While the outcome of the election remains yet to be seen, GOBankingRates spoke with some business and economic experts to see whether prices on these essential items could go down if Trump is elected.
Healthcare
Going to the doctor might become a little less expensive should Trump win the 2024 election for the White House.
“President Trump has pursued policies aimed at reducing prescription drug prices and promoting competition in the healthcare industry. Continued efforts in this direction could potentially lead to downward pressure on healthcare costs, including the prices of prescription medications,” said Cynthia Asije, co-founder and CEO of Craftmerce Inc.
“Pro-business tax cuts could lower the company’s operational expenses, thereby leading to reduced consumer prices mainly in the healthcare … sector,” said Chuck Warren, host of the economic podcast Breaking Battlegrounds.
Housing
Many American voters will cast their ballots with the cost of housing on their minds, whether they are homeowners or renters.
“Trump’s policies have generally focused on stimulating economic growth and reducing regulatory barriers,” Asije said in regard to the prices of homes in the United States.
“While this approach may not directly address housing affordability issues, it could contribute to overall economic expansion and job creation, which could indirectly alleviate some pressure on housing prices,” Asije added.
Building Materials
The commodities that are required for construction and the overall development of infrastructure, such as steel and aluminum, were in a volatile state under the first Trump administration. In a potential round two, these materials could stabilize or even drop in price.
“In particular, the chaos that seemed to attach itself to the first Trump administration (not least his handling of the COVID pandemic) led to extreme volatility in all commodity prices,” explained Cory Johnson, chief markets strategist at The Futurum Group.

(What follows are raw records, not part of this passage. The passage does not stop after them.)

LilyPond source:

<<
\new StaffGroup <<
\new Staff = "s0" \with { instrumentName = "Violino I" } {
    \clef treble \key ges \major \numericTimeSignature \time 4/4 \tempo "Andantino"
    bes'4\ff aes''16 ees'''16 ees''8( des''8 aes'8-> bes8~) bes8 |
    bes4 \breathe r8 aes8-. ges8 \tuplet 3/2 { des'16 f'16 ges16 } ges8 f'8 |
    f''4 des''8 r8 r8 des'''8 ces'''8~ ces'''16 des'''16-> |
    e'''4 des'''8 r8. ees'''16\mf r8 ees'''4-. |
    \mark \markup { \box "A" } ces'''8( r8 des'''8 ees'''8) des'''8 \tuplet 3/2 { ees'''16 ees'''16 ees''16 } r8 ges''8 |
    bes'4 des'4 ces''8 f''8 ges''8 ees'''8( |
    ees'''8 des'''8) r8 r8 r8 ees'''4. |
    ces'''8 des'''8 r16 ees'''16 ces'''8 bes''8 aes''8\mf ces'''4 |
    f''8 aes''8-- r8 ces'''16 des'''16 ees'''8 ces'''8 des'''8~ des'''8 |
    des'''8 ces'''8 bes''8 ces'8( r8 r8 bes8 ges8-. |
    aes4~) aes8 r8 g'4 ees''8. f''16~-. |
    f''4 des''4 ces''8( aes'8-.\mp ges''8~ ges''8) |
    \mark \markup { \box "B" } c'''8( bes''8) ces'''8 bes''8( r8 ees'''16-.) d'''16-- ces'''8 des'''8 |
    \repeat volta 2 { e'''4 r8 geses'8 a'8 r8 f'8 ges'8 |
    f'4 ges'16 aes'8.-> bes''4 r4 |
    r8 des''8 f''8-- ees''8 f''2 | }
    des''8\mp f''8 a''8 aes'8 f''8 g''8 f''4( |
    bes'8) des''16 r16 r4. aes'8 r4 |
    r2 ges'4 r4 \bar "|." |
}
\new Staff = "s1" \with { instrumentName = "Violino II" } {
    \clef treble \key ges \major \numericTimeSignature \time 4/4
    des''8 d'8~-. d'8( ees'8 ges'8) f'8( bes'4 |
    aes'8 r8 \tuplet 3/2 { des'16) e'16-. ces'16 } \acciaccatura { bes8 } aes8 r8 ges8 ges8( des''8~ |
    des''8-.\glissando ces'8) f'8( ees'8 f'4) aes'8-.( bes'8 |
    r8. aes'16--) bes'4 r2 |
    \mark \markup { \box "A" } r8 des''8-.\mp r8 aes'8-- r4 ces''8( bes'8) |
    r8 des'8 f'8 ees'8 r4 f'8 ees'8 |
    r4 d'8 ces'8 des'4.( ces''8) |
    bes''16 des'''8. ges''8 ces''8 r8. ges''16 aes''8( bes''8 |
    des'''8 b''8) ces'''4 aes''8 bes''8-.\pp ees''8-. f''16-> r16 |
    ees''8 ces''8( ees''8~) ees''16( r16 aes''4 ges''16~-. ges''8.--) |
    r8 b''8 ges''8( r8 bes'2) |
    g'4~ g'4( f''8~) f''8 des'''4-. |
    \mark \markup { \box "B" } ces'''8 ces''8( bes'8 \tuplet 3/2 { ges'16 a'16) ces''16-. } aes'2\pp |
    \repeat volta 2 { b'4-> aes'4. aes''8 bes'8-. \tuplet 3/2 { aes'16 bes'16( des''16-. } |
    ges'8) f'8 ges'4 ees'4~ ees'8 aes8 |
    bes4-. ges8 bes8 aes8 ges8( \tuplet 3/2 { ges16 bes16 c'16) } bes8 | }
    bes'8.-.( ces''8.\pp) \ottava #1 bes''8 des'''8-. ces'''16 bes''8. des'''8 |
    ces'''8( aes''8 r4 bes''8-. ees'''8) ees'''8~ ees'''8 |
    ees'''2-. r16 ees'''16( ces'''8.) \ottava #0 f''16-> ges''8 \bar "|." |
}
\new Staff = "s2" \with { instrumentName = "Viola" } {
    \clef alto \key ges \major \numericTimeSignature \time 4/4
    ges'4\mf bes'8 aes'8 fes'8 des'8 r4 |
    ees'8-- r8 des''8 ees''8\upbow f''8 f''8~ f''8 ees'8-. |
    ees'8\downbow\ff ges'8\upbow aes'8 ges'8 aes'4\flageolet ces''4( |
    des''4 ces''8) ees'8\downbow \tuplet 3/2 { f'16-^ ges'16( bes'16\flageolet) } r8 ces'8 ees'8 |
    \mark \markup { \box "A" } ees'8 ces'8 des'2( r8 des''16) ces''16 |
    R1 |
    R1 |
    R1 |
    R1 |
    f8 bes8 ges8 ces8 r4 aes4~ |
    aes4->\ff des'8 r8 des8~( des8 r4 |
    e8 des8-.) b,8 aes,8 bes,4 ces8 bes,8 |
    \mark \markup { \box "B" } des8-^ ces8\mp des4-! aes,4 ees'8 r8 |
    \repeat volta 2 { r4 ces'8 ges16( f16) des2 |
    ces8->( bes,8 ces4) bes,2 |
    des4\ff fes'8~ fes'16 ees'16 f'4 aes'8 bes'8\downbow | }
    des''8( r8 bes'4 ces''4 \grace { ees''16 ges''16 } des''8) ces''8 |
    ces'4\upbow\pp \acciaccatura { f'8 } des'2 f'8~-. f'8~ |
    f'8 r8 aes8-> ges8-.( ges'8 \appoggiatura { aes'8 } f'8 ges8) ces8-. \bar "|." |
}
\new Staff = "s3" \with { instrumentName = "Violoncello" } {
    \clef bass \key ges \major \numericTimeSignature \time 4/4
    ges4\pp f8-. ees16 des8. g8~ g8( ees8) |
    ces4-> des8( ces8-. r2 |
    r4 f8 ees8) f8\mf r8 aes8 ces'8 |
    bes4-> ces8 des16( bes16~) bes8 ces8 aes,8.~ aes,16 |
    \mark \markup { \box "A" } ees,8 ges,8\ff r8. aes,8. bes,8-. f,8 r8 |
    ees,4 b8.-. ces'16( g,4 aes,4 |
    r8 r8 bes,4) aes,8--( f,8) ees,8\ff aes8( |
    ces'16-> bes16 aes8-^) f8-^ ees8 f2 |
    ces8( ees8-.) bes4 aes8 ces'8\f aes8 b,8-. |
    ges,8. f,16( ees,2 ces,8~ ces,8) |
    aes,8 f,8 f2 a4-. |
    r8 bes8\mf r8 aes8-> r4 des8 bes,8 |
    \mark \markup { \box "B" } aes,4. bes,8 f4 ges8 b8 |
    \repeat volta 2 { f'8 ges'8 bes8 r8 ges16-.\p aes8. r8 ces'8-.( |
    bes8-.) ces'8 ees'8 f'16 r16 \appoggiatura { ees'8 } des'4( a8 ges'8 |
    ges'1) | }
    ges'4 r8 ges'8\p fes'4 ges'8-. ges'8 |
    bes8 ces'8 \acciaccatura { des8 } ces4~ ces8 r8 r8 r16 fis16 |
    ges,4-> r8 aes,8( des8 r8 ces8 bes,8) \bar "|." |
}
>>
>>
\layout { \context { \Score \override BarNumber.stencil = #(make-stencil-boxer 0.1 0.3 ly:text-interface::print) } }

“Indeed, under Trump, the VIX index, a literal measure of market volatility, surged with an average annual volatility surpassing 100%,” Johnson said, adding that “voters will have to decide if they might get less volatile Donald Trump the second time around.”
Imported Goods
“Engaging in trade deals’ renegotiations could result in low tariffs, hence facilitating cheap imports, thus reducing the price levels of imported goods and inputs used for local production purposes,” Warren said.
“Abating regulations on industries can minimize costs related to conformity and therefore reduce the cost of goods and services,” Warren explained.
Energy
“The Trump administration has favored deregulation and supported the expansion of domestic energy production, including fossil fuels,” Asije said. “This approach could result in lower energy costs in the short term, as policies promoting production and exploration could increase supply and lower prices for consumers.”
Higher prices and inflation are first and foremost tied to the cost of fuel and electricity, in Gutheinz’s professional opinion. “America has an abundance of cheap oil, natural gas and coal,” Gutheinz said. “Trump and the Republicans are supportive of these industries.”
Andrei Vasilescu, the co-founder and CEO of DontPayFull, predicted that with deregulation, there could potentially be “a decrease from the $2.60 per gallon average for gasoline seen in 2020.”
He added that policy changes could alleviate financial pressures. “Given the rising energy consumption, which increased by 2.3% from 2018 to 2019, such policy shifts could ease financial pressures. As always, these are projections based on their previous policies, emphasizing the importance of staying informed as we approach the election,” Vasilescu said.